*Extract provided:*
# # #

2024-09-23T16:02:12Z
Looks at the components (cardboard, plastic, small wooden meeples)
Looks at the price: ÂŁ125.
I’m sorry, but that’s absolutely ridiculous. And it was a Kickstarter, so it got money up front. Ridiculous.
This review feels all over the shop to me.
It seemed like the opening criticism is “euros are done” and then they play a game where one player trounces them because she spotted a gap in the market that everyone playing boring euro autopilot missed. Then he says that it’s a game that gives back what you put in and it’s still some how duff? It’s one thing to criticise plastic inserts etc but surely that is acceptable in a game that gives you more the more you play? That is better than a fully cardboard one and done I think. If a game is meant to last over plays then I think nice stuff is acceptable (even if it’s plastic)
And then there’s a dog?!
I might be wrong of course.
I agree that the review sounds confused.
The game sounds kind of interesting, in a way that Euros aren’t, but it also sounds like it all hinges on how well the game breaks up the obvious collaboration play, as he frequently stated it tries(?) to do. For example, can it ever work 3-player, or is the game guaranteed to become effectively 2-player and a frustrated observer? That seems like the kind of question they should have addressed, but maybe they just failed to get to the point where they could be confident of an answer.
Yeah there’s a comment in the YouTube video by the person who they referenced who said the third person was done in. What id have liked to know about is is this inherently broken or what the game plays like with this weirdness in mind.
The reviewer criticises Gallerist because brown is better than other things and his response from Lacerda is “play with this in mind”. Which suggests that wonkiness might be something you’re supposed to navigate as part of this game by both guarding against it (if possible) or actively exploiting it. But none of that is explored I think in that much depth.
A rare youtube video review that I’ve watched now as the title was interesting. I agree with everyone else here about it all being a bit confused. My overriding impression is of a it being some sort of hybrid between a euro and a cube rails. This thing of navigating having to cycle money through other players feels like the temporary alliances you get in games like Chicago Express or Prussian/German Rails. You should be in for the ride with all the other players but looking for the timing to mess with that interaction to gain advantage for yourself compared to that player. I feel torn between finding the euro bonus engines intriguing as a complication in that calculation and wondering if it’s just faff that’d add admin to the central conceit. I will never find out as the size of the box was off putting even before the price reveal and there’s no way I’d buy it. Titan is an excellent game and @lalunaverde sold it on and I declined purchase as the box is huge. My guess is that game is better than this one but similarly an odd euro duck.
I think they’ve reviewed several cube rails, they did an 18xx overview video so it seems odd to me that they’re being wobbly around a shared incentives/temporary alliances game. Also I don’t care that they have a new dog. This really annoyed me as a waste of time at the end of the video.
That’s what I was gonna say lmao
But from my impression, he only wanted to try different 18xx titles for their gimmick. So he’s your standard hobby board gamer: just puddle, no depth. To be fair, NPI isn’t alone in this regard.

# # #

(Dataset records)
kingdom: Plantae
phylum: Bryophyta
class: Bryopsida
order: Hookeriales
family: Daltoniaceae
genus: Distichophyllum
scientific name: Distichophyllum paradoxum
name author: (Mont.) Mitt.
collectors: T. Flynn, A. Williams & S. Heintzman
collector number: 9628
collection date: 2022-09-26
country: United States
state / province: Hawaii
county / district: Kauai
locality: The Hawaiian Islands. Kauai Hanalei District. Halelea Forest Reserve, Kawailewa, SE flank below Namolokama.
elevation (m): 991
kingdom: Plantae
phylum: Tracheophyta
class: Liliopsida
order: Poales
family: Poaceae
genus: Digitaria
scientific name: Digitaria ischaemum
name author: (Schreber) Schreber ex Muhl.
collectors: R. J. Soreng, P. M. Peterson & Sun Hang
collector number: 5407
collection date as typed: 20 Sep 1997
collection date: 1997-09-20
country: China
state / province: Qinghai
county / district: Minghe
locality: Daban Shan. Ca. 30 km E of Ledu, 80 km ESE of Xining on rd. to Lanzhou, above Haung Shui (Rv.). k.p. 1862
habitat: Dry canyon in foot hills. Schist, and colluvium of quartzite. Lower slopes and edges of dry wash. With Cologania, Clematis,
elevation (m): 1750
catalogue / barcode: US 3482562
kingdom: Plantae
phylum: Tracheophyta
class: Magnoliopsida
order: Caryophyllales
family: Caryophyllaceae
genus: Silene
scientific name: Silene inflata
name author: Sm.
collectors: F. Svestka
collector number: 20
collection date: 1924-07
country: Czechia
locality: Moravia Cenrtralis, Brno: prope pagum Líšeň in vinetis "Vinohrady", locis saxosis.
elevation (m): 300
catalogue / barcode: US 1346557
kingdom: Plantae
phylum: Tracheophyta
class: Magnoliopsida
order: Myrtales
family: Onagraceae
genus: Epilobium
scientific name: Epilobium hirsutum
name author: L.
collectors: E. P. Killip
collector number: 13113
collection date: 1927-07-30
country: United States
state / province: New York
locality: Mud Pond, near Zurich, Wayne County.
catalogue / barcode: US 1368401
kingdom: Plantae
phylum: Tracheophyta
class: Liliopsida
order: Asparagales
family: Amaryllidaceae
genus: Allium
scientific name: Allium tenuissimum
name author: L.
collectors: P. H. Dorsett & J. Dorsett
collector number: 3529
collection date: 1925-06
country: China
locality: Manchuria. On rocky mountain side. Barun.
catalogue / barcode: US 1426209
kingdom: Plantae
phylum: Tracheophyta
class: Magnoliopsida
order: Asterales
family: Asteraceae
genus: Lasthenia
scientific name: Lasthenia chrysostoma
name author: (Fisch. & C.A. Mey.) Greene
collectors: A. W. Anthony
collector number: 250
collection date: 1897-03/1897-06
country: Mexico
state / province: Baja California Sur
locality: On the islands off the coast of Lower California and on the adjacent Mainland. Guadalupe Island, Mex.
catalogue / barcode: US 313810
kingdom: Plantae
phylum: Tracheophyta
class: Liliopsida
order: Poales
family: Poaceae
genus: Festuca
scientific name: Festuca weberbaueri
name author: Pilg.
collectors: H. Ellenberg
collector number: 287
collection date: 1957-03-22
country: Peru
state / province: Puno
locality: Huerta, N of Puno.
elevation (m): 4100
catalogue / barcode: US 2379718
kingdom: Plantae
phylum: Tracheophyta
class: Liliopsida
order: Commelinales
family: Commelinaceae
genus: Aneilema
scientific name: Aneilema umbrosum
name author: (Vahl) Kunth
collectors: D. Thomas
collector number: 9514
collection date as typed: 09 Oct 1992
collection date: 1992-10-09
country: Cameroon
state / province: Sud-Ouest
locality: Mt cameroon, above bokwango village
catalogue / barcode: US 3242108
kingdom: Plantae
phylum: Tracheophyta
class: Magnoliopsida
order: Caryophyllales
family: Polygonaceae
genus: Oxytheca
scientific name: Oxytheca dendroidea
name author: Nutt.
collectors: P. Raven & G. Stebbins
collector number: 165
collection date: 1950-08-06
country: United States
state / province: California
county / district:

# # #

*Problem details:*
In the board game review discussion, take everything from "2024-09-23T16:02:12Z" down to "up front. Ridiculous." and rewrite it with "pawns" substituted for "meeples".

*Output of the task:*
2024-09-23T16:02:12Z
Looks at the components (cardboard, plastic, small wooden pawns)
Looks at the price: ÂŁ125.
I’m sorry, but that’s absolutely ridiculous. And it was a Kickstarter, so it got money up front. Ridiculous.